───── ФРАГМЕНТ ТЕКСТА

Анализ, входящий в первую часть, и теории, составляющие содержание второй, после их «расчистки» и облачения в новые одежды должны проявиться яснее – стать тем, чем мы стремились их сделать, а именно трактатом о символизме в архитектуре. Лас-Вегас не является основной темой книги. Ее тема – символизм архитектурной формы. Большинство изменений, внесенных в текст (помимо исправления ошибок и изменений, которые необходимо было внести в соответствии с новым форматом), сделано именно для того, чтобы подчеркнуть эту направленность. По той же причине мы добавили подзаголовок «Забытый символизм архитектурной формы». Помимо этого, в текст – как мы надеемся, достаточно элегантно – были внесены некоторые изменения, призванные сделать его «бесполым». Согласно более здравым и более человечным обычаям сегодняшнего дня, архитектора уже не принято обозначать в третьем лице словом «он».
Это предисловие – не самое подходящее место для ответов на критику в наш адрес. Но раз уж мы решили не только сократить, но и дополнить текст, я позволю себе перечислить источники, в которых желающие могут найти такие ответы.
Ответ на утверждения о том, что в исследовании Лас-Вегаса мы проявили социальную безответственность, можно найти в статье под названием «О формализме в архитектуре и социальной ответственности; Дискурс для специалистов по социальному планированию и модных архитекторов-радикалов»[7].
C тех пор как были написаны «Уроки Лас-Вегаса», огни Лас-Вегаса успели на какое-то время потускнеть, и оптимизм американцев по поводу автомобиля и других благ цивилизации поколебался в ходе кризиса, подобных которому, скорее всего, будет еще много. Высокий уровень потребления энергии и городская расточительность не являются центральными темами нашего исследования роли символики и восприимчивости к ценностям других людей в архитектуре; почему так получилось, я попыталась объяснить в интервью, опубликованном в номере журнале On Site, посвященном энергетике[8].
Сделанное в первом издании замечание Роберта Вентури на тему авторства – с призывом отдать должное его соавторам и сотрудникам – было категорически проигнорировано почти всеми рецензентами. Личное раздражение по поводу полного невнимания со стороны архитекторов и журналистов к моему вкладу в проект и к проблеме авторства в целом подтолкнуло меня заняться анализом социальной структуры профессии, доминирования в ней мужчин из высшего класса и того значения, которое архитекторы придают системе «звезд». Результатом стала статья «Сексизм и система звезд в архитектуре».
Ссылки на публикации этих и других статей можно найти в библиографии Вентури и Рауха, прилагающейся к данному изданию. Этот перечень текстов, написанных сотрудниками нашего бюро и другими людьми, является наиболее полным на сегодняшний день. Приветствуется любая информация о том, что мы, возможно, упустили из виду.

──────────
───── ИСХОДНЫЕ ЗАПИСИ

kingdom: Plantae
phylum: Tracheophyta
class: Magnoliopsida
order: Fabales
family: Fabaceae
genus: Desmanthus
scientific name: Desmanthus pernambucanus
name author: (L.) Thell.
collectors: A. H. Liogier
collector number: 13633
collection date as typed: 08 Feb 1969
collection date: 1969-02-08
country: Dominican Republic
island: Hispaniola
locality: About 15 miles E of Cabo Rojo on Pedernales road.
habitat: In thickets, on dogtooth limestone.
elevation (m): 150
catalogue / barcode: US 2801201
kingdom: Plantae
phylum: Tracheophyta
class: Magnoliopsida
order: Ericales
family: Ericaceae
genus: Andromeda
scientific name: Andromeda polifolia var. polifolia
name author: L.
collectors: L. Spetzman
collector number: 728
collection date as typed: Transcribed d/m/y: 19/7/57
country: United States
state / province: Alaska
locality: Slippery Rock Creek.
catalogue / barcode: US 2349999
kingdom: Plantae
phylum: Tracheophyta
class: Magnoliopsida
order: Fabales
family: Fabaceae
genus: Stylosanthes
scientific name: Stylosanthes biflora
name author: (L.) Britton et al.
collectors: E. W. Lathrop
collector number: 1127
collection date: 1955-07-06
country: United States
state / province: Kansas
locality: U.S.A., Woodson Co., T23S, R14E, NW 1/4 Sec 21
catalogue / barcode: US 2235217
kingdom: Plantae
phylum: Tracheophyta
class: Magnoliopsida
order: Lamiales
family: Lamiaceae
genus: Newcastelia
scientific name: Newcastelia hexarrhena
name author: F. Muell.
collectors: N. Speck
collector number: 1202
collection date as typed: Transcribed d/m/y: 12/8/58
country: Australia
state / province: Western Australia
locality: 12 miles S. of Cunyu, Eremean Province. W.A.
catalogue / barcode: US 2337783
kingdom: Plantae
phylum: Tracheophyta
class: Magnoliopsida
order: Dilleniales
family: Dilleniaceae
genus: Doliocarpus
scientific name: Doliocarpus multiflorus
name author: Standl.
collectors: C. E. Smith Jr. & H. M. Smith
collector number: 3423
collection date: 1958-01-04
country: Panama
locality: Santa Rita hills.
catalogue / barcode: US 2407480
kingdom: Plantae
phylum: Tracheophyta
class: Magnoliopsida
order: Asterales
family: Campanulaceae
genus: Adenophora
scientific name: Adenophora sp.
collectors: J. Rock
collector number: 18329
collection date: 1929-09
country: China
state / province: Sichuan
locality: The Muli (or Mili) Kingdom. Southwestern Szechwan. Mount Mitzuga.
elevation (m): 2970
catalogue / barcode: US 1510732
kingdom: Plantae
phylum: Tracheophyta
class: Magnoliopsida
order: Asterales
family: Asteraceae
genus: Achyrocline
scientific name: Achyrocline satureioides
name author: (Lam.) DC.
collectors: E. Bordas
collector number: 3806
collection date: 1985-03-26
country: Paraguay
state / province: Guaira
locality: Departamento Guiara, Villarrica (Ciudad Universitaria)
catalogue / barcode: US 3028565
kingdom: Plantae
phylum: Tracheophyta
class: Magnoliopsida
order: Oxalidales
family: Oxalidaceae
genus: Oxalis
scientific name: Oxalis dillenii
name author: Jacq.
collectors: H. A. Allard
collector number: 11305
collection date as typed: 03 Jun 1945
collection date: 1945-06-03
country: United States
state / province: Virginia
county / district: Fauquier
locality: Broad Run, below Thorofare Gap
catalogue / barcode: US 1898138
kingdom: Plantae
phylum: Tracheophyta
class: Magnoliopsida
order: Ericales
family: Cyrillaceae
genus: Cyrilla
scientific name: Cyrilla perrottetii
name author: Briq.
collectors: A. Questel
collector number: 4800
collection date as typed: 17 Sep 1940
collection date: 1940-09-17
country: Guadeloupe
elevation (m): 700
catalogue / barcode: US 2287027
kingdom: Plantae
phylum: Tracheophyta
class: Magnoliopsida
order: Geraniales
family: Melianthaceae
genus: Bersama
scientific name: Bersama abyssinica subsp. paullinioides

──────────

• [ИНСТРУКЦИЯ К ЗАДАНИЯМ]:
(A) Проверьте, соответствуют ли отрывку из предисловия утверждения (i) Лас-Вегас является основной темой книги; (ii) к данному изданию прилагается библиография Вентури и Рауха; (iii) высокий уровень потребления энергии входит в число центральных тем исследования. Для каждого ответьте «да» или «нет» и приведите решающие слова отрывка точной цитатой.
(B) Какое замечание Роберта Вентури из первого издания, согласно отрывку из предисловия, проигнорировали почти все рецензенты?

• [ОТВЕТЫ]:
(A)
(i) Нет: «Лас-Вегас не является основной темой книги».
(ii) Да: «Ссылки на публикации этих и других статей можно найти в библиографии Вентури и Рауха, прилагающейся к данному изданию».
(iii) Нет: «Высокий уровень потребления энергии и городская расточительность не являются центральными темами нашего исследования».

(B) Замечание на тему авторства с призывом отдать должное его соавторам и сотрудникам.